THE EXERCISE:
Rewrite the material below, putting "vernacular name" wherever "common name" appears and leaving everything else as it is.

INPUT MATERIAL:
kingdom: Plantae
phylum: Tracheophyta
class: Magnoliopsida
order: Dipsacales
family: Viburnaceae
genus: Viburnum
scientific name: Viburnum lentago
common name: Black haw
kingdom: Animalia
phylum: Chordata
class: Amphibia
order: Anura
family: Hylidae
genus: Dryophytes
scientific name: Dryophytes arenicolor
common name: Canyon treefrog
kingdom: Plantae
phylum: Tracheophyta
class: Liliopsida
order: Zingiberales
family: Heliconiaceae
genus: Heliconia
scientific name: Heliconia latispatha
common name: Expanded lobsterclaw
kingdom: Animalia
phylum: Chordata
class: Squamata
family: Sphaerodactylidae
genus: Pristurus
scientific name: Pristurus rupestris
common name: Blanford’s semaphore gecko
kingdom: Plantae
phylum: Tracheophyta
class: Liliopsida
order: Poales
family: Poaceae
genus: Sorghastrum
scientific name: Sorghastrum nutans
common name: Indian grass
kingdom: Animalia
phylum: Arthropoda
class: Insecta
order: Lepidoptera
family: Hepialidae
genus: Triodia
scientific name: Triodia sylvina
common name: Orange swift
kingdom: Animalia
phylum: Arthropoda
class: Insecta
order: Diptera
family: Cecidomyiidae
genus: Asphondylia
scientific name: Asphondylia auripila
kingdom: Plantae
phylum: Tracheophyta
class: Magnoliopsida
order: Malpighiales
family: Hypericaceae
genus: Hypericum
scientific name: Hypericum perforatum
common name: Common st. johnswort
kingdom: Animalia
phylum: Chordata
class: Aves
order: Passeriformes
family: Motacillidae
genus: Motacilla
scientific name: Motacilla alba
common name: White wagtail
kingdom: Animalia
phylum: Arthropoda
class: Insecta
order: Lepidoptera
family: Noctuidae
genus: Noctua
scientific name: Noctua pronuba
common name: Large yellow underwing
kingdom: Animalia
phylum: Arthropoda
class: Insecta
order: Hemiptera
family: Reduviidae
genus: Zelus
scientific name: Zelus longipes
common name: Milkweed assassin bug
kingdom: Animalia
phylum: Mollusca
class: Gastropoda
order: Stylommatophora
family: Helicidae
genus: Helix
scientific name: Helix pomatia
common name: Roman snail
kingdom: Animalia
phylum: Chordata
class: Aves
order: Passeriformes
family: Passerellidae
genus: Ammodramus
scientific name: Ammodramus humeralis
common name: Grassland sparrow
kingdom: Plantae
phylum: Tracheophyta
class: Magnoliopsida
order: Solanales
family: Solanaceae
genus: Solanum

SOLUTION TO THIS EXERCISE:
kingdom: Plantae
phylum: Tracheophyta
class: Magnoliopsida
order: Dipsacales
family: Viburnaceae
genus: Viburnum
scientific name: Viburnum lentago
vernacular name: Black haw
kingdom: Animalia
phylum: Chordata
class: Amphibia
order: Anura
family: Hylidae
genus: Dryophytes
scientific name: Dryophytes arenicolor
vernacular name: Canyon treefrog
kingdom: Plantae
phylum: Tracheophyta
class: Liliopsida
order: Zingiberales
family: Heliconiaceae
genus: Heliconia
scientific name: Heliconia latispatha
vernacular name: Expanded lobsterclaw
kingdom: Animalia
phylum: Chordata
class: Squamata
family: Sphaerodactylidae
genus: Pristurus
scientific name: Pristurus rupestris
vernacular name: Blanford’s semaphore gecko
kingdom: Plantae
phylum: Tracheophyta
class: Liliopsida
order: Poales
family: Poaceae
genus: Sorghastrum
scientific name: Sorghastrum nutans
vernacular name: Indian grass
kingdom: Animalia
phylum: Arthropoda
class: Insecta
order: Lepidoptera
family: Hepialidae
genus: Triodia
scientific name: Triodia sylvina
vernacular name: Orange swift
kingdom: Animalia
phylum: Arthropoda
class: Insecta
order: Diptera
family: Cecidomyiidae
genus: Asphondylia
scientific name: Asphondylia auripila
kingdom: Plantae
phylum: Tracheophyta
class: Magnoliopsida
order: Malpighiales
family: Hypericaceae
genus: Hypericum
scientific name: Hypericum perforatum
vernacular name: Common st. johnswort
kingdom: Animalia
phylum: Chordata
class: Aves
order: Passeriformes
family: Motacillidae
genus: Motacilla
scientific name: Motacilla alba
vernacular name: White wagtail
kingdom: Animalia
phylum: Arthropoda
class: Insecta
order: Lepidoptera
family: Noctuidae
genus: Noctua
scientific name: Noctua pronuba
vernacular name: Large yellow underwing
kingdom: Animalia
phylum: Arthropoda
class: Insecta
order: Hemiptera
family: Reduviidae
genus: Zelus
scientific name: Zelus longipes
vernacular name: Milkweed assassin bug
kingdom: Animalia
phylum: Mollusca
class: Gastropoda
order: Stylommatophora
family: Helicidae
genus: Helix
scientific name: Helix pomatia
vernacular name: Roman snail
kingdom: Animalia
phylum: Chordata
class: Aves
order: Passeriformes
family: Passerellidae
genus: Ammodramus
scientific name: Ammodramus humeralis
vernacular name: Grassland sparrow
kingdom: Plantae
phylum: Tracheophyta
class: Magnoliopsida
order: Solanales
family: Solanaceae
genus: Solanum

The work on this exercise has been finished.